In the 1960s Canada built a nuclear power station in Pakistan. The contract required Canada to also supply fuel for the life of the reactor.

In 1974 India surprised the world by detonating a nuclear device. Canada reacted by stopping supply of uranium fuel, TO PAKISTAN! Their logic was: India has gone nuclear, so you (Pakistan) will try to do the same. Therefore we cannot give you any more uranium.

The plant stood idle for some years until Pakistani engineers and scientists were able to develop their own fuel rods.

And Canada is widely considered to be one of the relatively decent international players!

With world powers repeatedly reinforcing their "reneging crooks" credentials, why should Iran trust them?

  REPLY
 

KIMAC

12:10 PM ET

October 31, 2009

Grand Bargain

At the end of the day Iran is the lynchpin for potential stability, the reasonable assumption of our ultimate goal, in the region. We have to look at everything/everyone from Israel to at least India, and from Russia to at least Aden, at the same time in order to pull together a "Grand Bargain" appropriate to the situation.

Iran is totally central, geopolitically and economically, to all this.

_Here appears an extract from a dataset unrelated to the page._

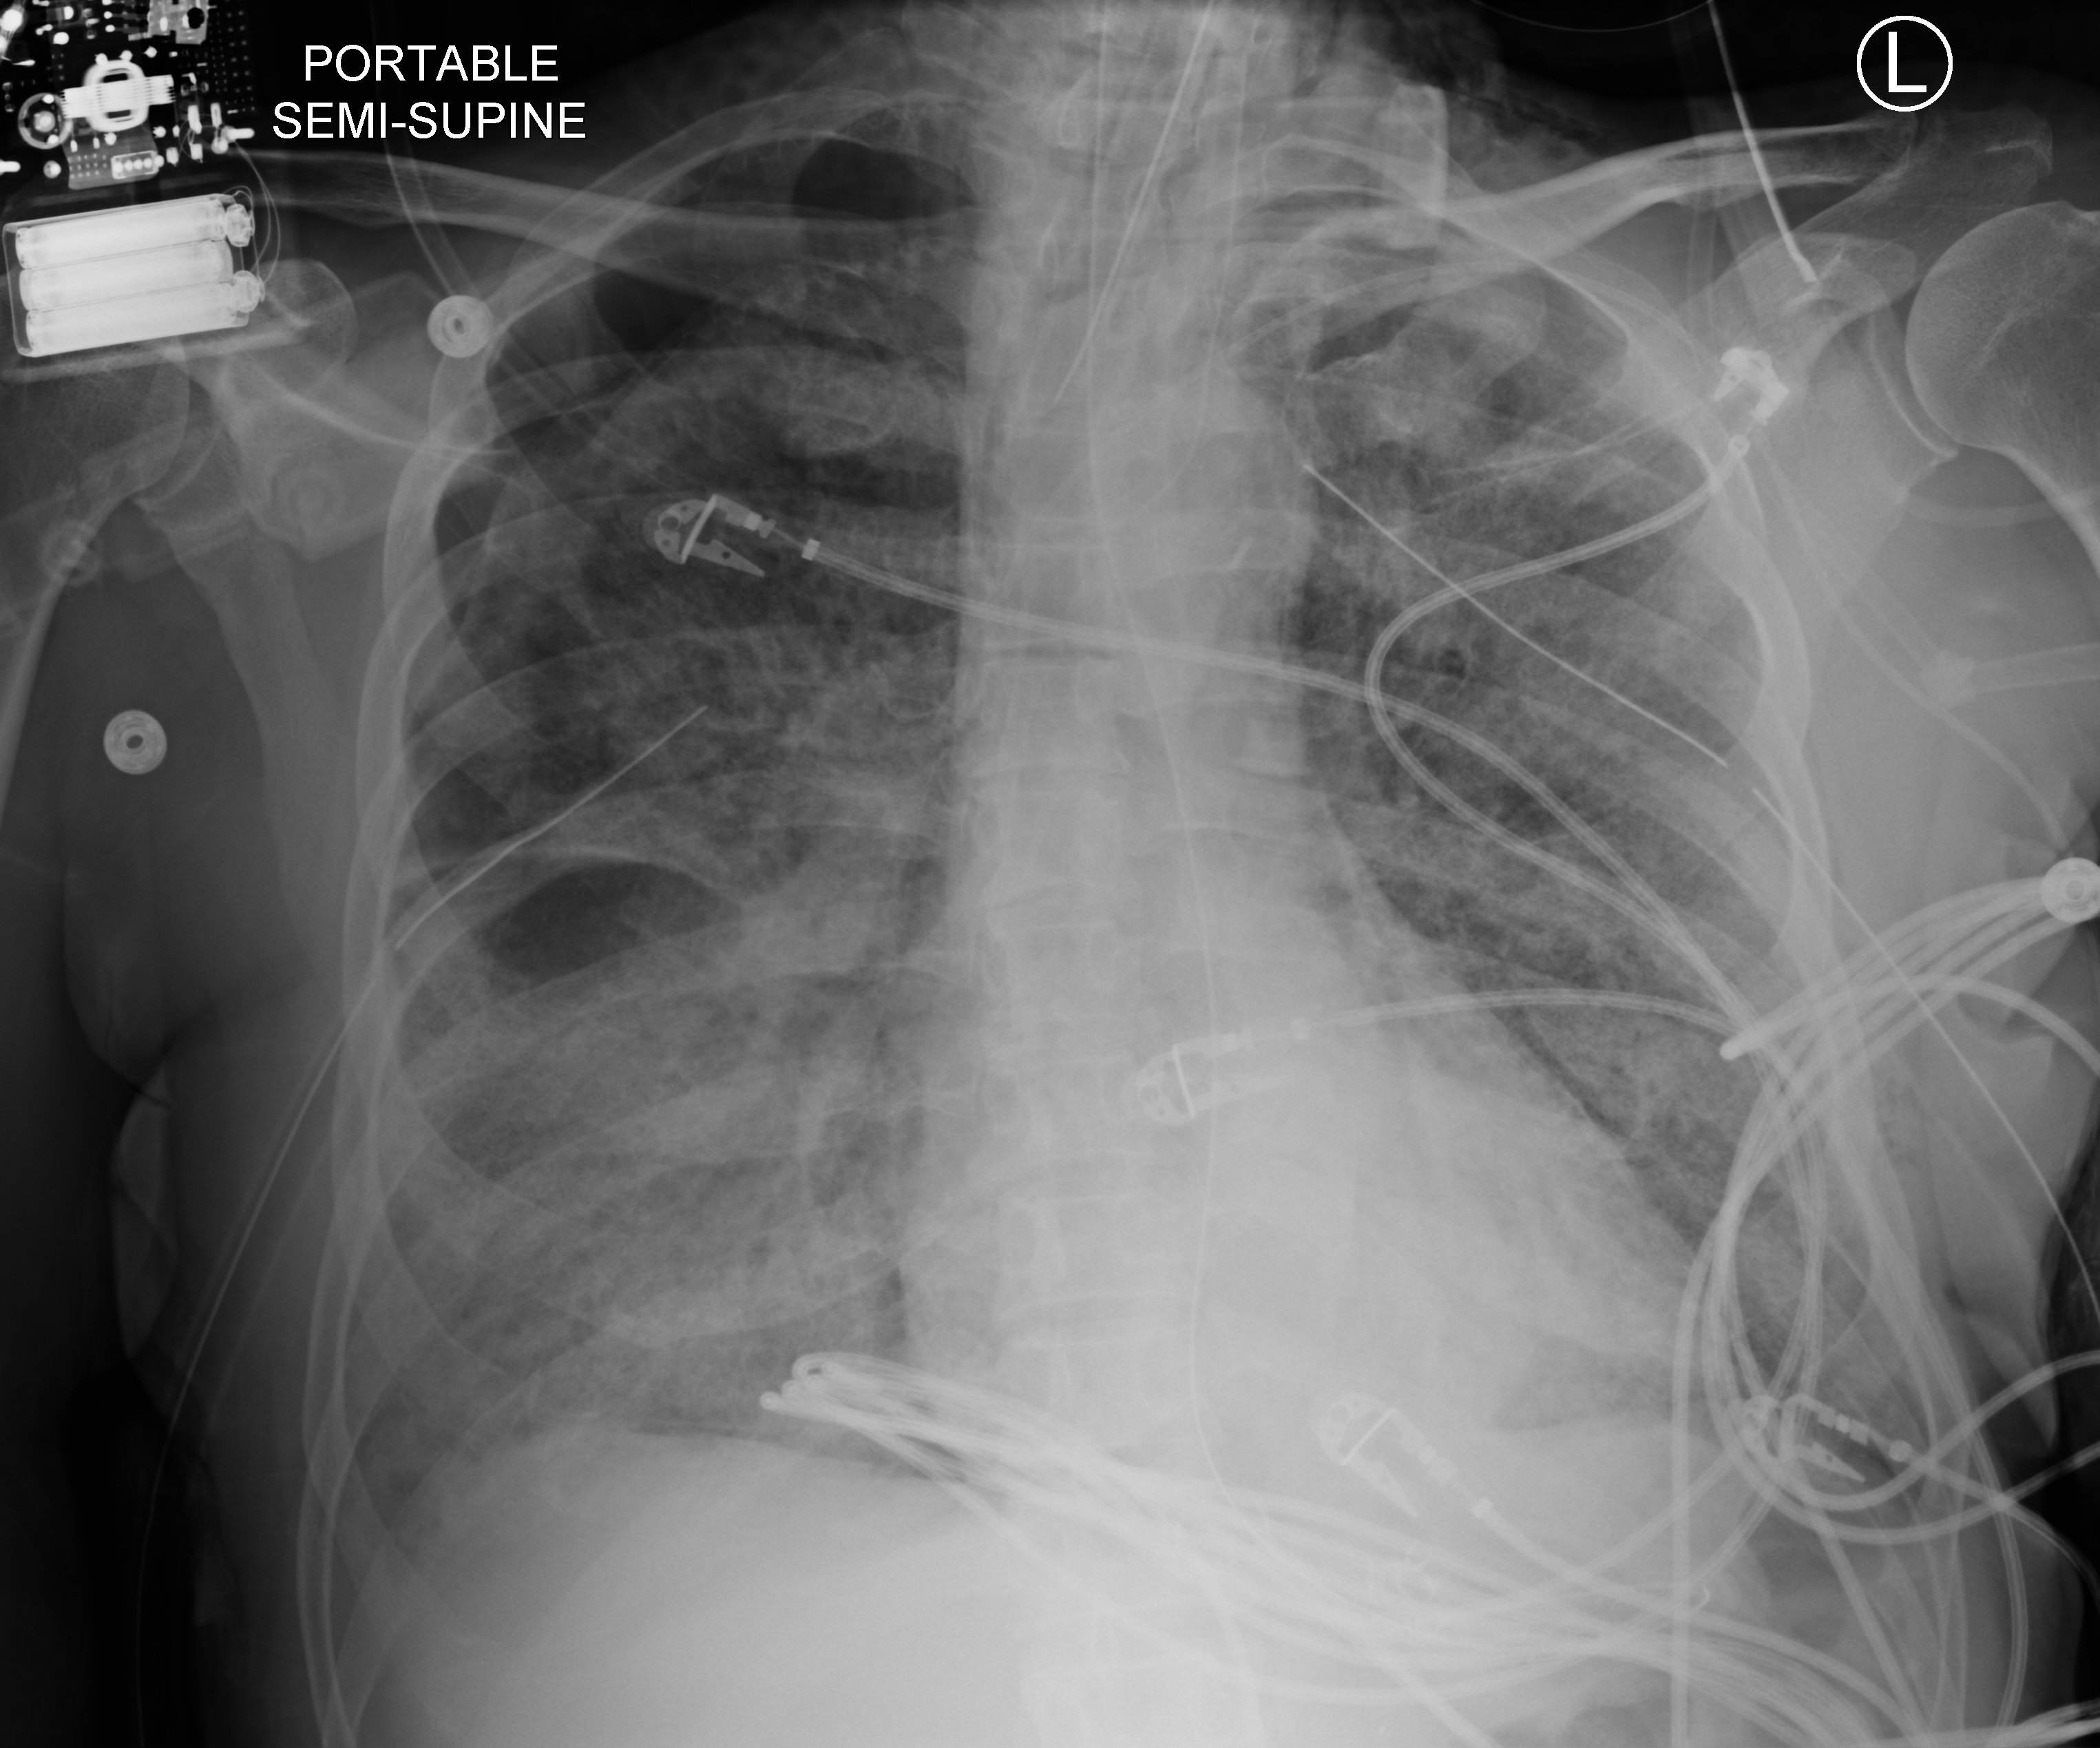
Portable chest radiograph. Patient hospitalised with COVID-19; male, aged 60–74 years.
Admission-level facts for this patient (not findings on this image; timing relative to this image not recorded): mechanically ventilated during this hospital stay: yes; smoking status (admission record): former; length of hospital stay: 31 days.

They are a strange culture with a psychology that is not beholding to the White Man. They are an "Other" that subsequently offends and scares the parochialism of the Western perspective toward negotiation and power. This essay was on the mark, but its worth reiterating that the difficulty in working things through with Iran are further aggravated by the power of the cards they hold, and the diffculty of accepting that Israel's interests and those of the US are NOT one and the same. In fact, while it can be argued that Israel/Palestine is a distraction to a Grand Bargain with Iran, it is still the single great point of pain in our ability to work with the regional psychology and mindset, where Iran's presence and power is central.

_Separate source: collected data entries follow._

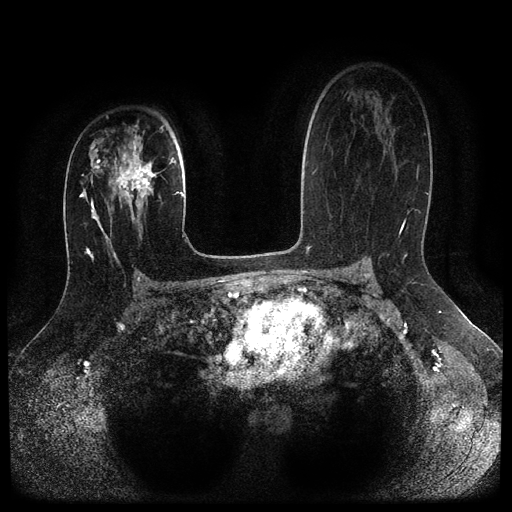
Breast MRI (dynamic contrast-enhanced, multi-phase), one axial slice; position 65 of 116 along the scan axis; dynamic contrast-enhanced series, time point 2 of 5 at this slice position (early post-contrast); 1.5 T; TE 2.6 ms, TR 5.4 ms; 2 mm slice thickness; 512 × 512 image matrix, field of view 340 × 340 mm. Patient: female, 29 years.
Annotated regions visible in this slice (semi-automatically segmented with operator editing):
- breast lesion (labelled 'tumour' in the annotation; benign lesions carry a separate 'benign' label): bounding box (x1, y1, x2, y2) in pixels: (108, 135, 164, 205)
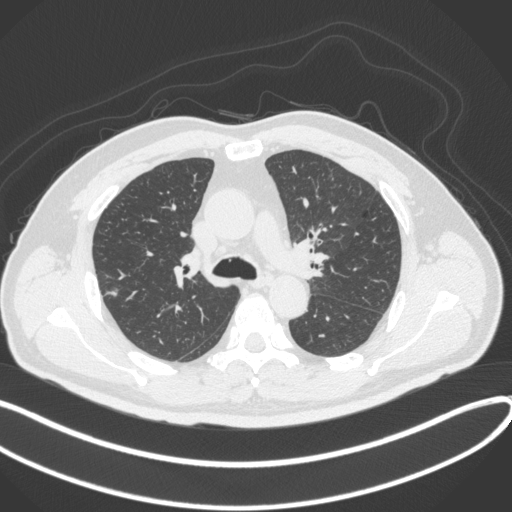
Chest CT, one axial slice; position 227 of 373 along the scan axis; reconstruction kernel B31f; 120 kVp; lung window (W 1500 / L -600 HU); 1 mm slice thickness; 512 × 512 image matrix. Patient: male, 60 years. From the clinical record (not read from this slice): clinical TNM (as recorded): T1c N0 M0.
Structures marked on this image (rectangle marked by the reading radiologist):
- lung tumour (recorded histology: adenocarcinoma): bounding box (x1, y1, x2, y2) in pixels: (98, 282, 120, 301)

At the end of a successful engagement/bargain, which is hardly the likely culimination, we will also have to be prepared to accept the reality of Iran holding something approaching regional hegemony. Not necessarily with nukes, but by virtue of its inherent centrality to the region.

The hang-up here is with our own Western minds and Egos, and how those things get in the way of dealing respectfully with a genuinely different culture, aggravated by the ring Israel keeps in the nose of the US.

  REPLY
 

DGREEN27

11:59 PM ET

November 1, 2009

Not much to support this argument

There isn't much offered in this article to support the argument that Iran has diplomatic intentions. The author's whole theory is base on the fact that some of Iran's upper echelon half offered to buy some machinery for its reactor from America. That's not much to go on.

  REPLY
 

DEMOCRATIC CORE

3:54 PM ET

November 11, 2009

Nixon/China/Japan and Obama/Iran/Israel

One additional point on the usefulness of this analogy. Daniel Levy recently spoke about the increasing instability of Israeli governments - 32 governments in the country's 62-year history. This has produced a political stalemate that has empowered the settlers and their ideological allies far beyond their actual numbers, making bold steps by Israeli governments towards a 2-state solution practicially impossible.

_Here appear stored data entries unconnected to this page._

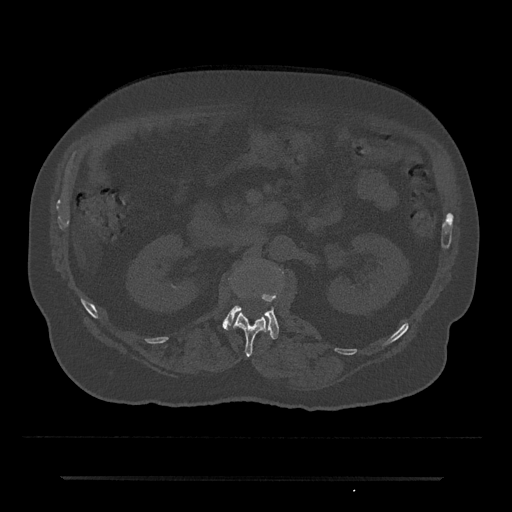
CT including the spine, one axial slice; slice 41 of 797 in the series (ordered by position); bone window (W 1800 / L 400 HU); 512 × 512 image matrix, field of view 437 × 437 mm. Male patient, age 69 years. Case-level facts recorded for this patient, not image findings: primary cancer: prostate.
Annotated regions visible in this slice (semi-automatically segmented with operator editing):
- L1 vertebra: bounding box [x1, y1, x2, y2] px = [228, 278, 268, 357]
- L2 vertebra: [222, 295, 279, 339]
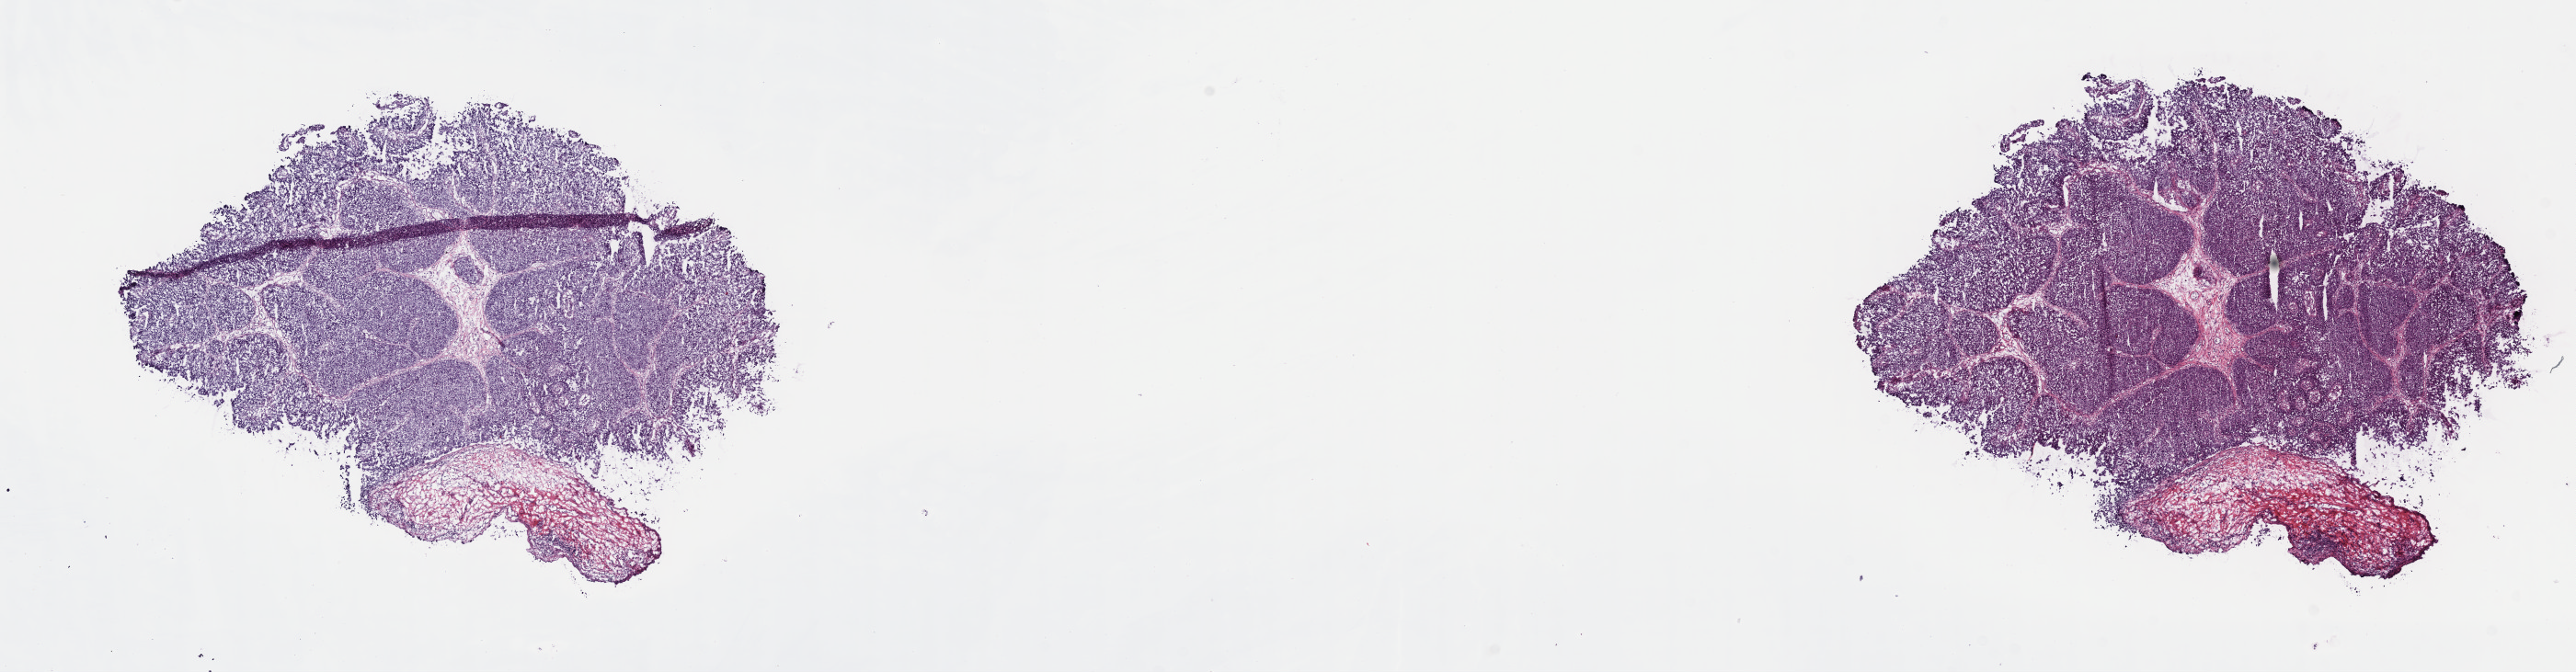
Digitized H&E tissue section (whole slide) — shown as a low-resolution overview of the whole scanned area (about 22.7 x 5.9 mm, from a 40x scan), frozen section, bladder, primary tumour sample. Patient: male, age at initial diagnosis 66 years. Histologic grade: high grade. Composition of this section per pathologist review: tumour cells 90%, tumour nuclei 75%, normal cells 10%, stromal cells 0%, necrosis 0%. Infiltration values recorded for this section: lymphocyte infiltration 3%, monocyte infiltration 0%, neutrophil infiltration 0%.
AJCC pathologic stage: IV (7th edition). TNM: T3a N2 MX. Histologic diagnosis: Transitional cell carcinoma (lateral wall of bladder).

The opening of China and its subsequent economic rise may well be responsible for another important change in Japan. We are finally starting to see something in Japan that resembles true democracy. This could shake-up Japanese society and go a long way to help Japan get out of the economic and political rut it has been in for the past two decades.

Similarly, a US opening to Iran resulting in it becoming a more involved participant in regional affairs could well have a similar effect on the Israeli political system, forcing it to break through the deadlock that has hamstrung Israeli governments, especially since Rabin's assassination.